__Excerpted text__.
University of Pittsburgh Medical Center, Pittsburgh, PA
Roby Antony Thomas , Natalie Klar , Brenda Diergaarde , Lesli Ann Kiedrowski , Adrian V. Lee , Adam Brufsky , Rebecca J Nagy
Background: Next-generation sequencing of cell-free DNA (cfDNA) can assess presence of somatic genomic alterations in patients with cancer without an invasive biopsy. Results may guide therapeutic decision-making. We evaluated use of cfDNA test results for management of breast and lung cancer in a major healthcare system with academic and community-based practices. Methods: Retrospective review of cfDNA tests (Guardant360) ordered for patients with breast or lung cancer at the University of Pittsburgh Medical Center between 8/2014 and 3/2017 was performed. For patients with actionable results (lung: alterations with FDA-approved or NCCN-recommended targeted therapy; breast: ERBB2, ESR1 or PIK3CA alterations), information on clinical care was abstracted. Differences in clinical use of test results were evaluated between academic and community providers. Results: In total, 230 tests were ordered for 218 subjects; 128 by academic and 102 by community providers. Community providers ordered significantly (P < 0.05) more tests for lung cancer patients than academic providers (78% vs. 47%) and their patients were older (mean age: 65.5 vs. 60.3 yrs.). Actionable alterations were identified in 82 subjects (38%; 48 breast, 34 lung). Six were excluded from further analyses because their mutations had been known previously. For 32 (42%) of the remaining 76 subjects, actionable results led to a change in therapy, for the other 44 it did not. Reasons for not changing therapy included: patient died or lost to follow up, palliative care elected, treatment targeted a different molecular finding, targeted therapy recommended but cost prohibitive, and patient currently stable but results could guide therapy at progression. Actionable results significantly more often resulted in a management change for lung cancer than breast cancer (63% vs. 28%). Use of test results differed significantly between academic and community providers (result led to change: 31% vs. 61%) Conclusions: Results of cfDNA tests were used to guide therapy changes, especially for patients with lung cancer. Community practice-based providers appear to act on actionable results more often than academic center-based providers in this health care system.

__The data__.
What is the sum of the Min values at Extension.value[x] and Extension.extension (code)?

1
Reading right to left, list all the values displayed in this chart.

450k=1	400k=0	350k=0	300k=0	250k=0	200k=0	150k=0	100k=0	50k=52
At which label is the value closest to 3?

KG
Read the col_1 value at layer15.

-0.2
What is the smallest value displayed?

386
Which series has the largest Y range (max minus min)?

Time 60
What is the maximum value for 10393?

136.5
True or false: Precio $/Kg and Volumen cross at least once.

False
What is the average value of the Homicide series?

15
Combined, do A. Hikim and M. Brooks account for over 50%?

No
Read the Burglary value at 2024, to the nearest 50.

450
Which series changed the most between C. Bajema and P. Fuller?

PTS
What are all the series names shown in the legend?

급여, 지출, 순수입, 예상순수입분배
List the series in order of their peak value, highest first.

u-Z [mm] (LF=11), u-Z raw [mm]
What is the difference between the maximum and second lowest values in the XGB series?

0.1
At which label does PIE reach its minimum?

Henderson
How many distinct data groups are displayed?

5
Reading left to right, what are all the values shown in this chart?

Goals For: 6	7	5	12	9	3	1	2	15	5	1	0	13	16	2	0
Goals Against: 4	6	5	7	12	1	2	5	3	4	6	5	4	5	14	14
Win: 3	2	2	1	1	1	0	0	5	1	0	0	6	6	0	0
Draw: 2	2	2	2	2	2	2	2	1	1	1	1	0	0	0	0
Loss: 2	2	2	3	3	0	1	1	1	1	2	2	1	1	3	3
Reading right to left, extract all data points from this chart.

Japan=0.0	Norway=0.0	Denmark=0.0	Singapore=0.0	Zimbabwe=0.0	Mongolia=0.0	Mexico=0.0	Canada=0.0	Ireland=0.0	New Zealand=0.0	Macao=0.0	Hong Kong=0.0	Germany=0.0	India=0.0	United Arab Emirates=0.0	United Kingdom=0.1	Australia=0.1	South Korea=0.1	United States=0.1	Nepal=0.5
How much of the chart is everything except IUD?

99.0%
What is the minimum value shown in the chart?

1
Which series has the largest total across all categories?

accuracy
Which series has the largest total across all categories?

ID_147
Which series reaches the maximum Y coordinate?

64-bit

__Instructions for the task__. In the cfDNA testing abstract, how many of the 76 remaining subjects with actionable results had a change in therapy?

__Answer section__. 32 subjects (42%)